Quando o novo Cemitério Municipal de Guimarães, situado em Monchique, foi desenhado, no início da década de noventa pelos arquitectos Pedro Mendo e Maria Manuel Oliveira era uma novidade que pretendia conciliar solicitações convencionais duma população maioritariamente católica com propostas alternativas capazes de responder a todos dignamente, independentemente da raça, cultura ou religião. Neste alinhamento ficou também um espaço destinado à construção de um Forno Crematório.

A localização do novo cemitério, afastada do centro urbano, foi por alguns contestada e a sua construção pontualmente perturbada por alguma resistência popular que fez com que o executivo municipal recuasse na execução total de todo o programa idealizado para o novo equipamento funerário municipal. Com o pretexto dos avultados custos envolvidos e utilizando a desculpa da mentalidade popular enraizada que ainda não estava preparada para aceitar esta modalidade, a construção do crematório foi sucessivamente adiada.

Enquanto vereador pela CDU fui com alguma frequência insistindo na necessidade da construção deste equipamento, argumentando com os transtornos causados por todos aqueles que optarem por este serviço terem que se deslocar para o Porto ou Matosinhos, onde a maioria das vezes têm, pela incapacidade de resposta imediata, provocada pela cada vez maior procura, que aguardar alguns dias, prolongando dolorosamente o ciclo normal da cerimónia fúnebre e grande desconforto para os familiares e amigos.

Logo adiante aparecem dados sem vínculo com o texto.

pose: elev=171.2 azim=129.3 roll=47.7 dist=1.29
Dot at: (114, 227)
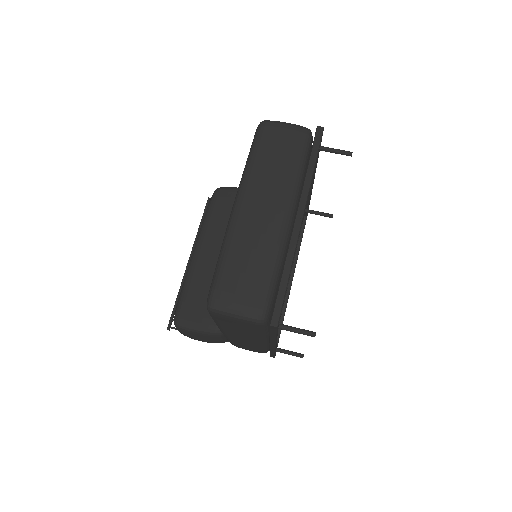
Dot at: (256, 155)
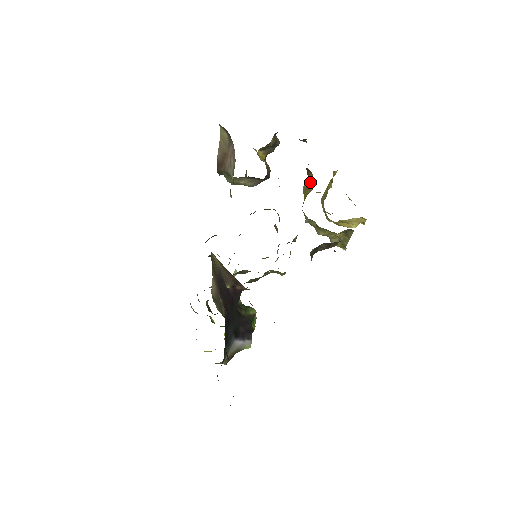
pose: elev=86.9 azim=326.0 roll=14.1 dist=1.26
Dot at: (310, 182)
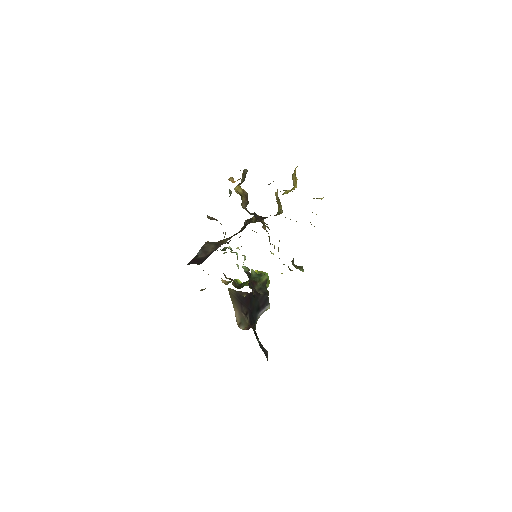
Dot at: (279, 200)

Em 2016 foi aprovada por maioria – a CDU votou contra a entrega a uma entidade privada – a proposta de concurso público para a concessão da concepção, construção e exploração do Crematório do Cemitério Municipal de Monchique, em Guimarães. A gestão deste equipamento que devia ser pública foi entregue a uma empresa privada que terá a responsabilidade da sua exploração nas próximas décadas.

Estamos em 2020, e só agora é que foram iniciados as movimentações de terras para a implantação do Crematório em Monchique! Processo demasiado lento comparando com concelhos nossos vizinhos, Famalicão e Braga, que instalaram este equipamento em pouco mais de um ano.

Ao entregar a concepção do projecto do edifício a uma empresa privada (Servilusa), em vez de entregar aos autores do projecto geral do Cemitério de Monchique, criou uma série de dificuldades e contratempos que demoraram cerca de quatro anos a ultrapassar. Seria bem mais fácil optar pela segunda posição e garantir alguma unidade autoral e conceptual dum edificado que mereceu o 1º Prémio Nacional de Arquitectura Paisagística em 2005. Estas más decisões contribuíram para o arrastamento de um processo que há muito deveria estar resolvido. .

O nosso povo diz e bem que, vale mais tarde que nunca, e se nenhuma outra peripécia acontecer, Guimarães vai ter finalmente o seu Crematório!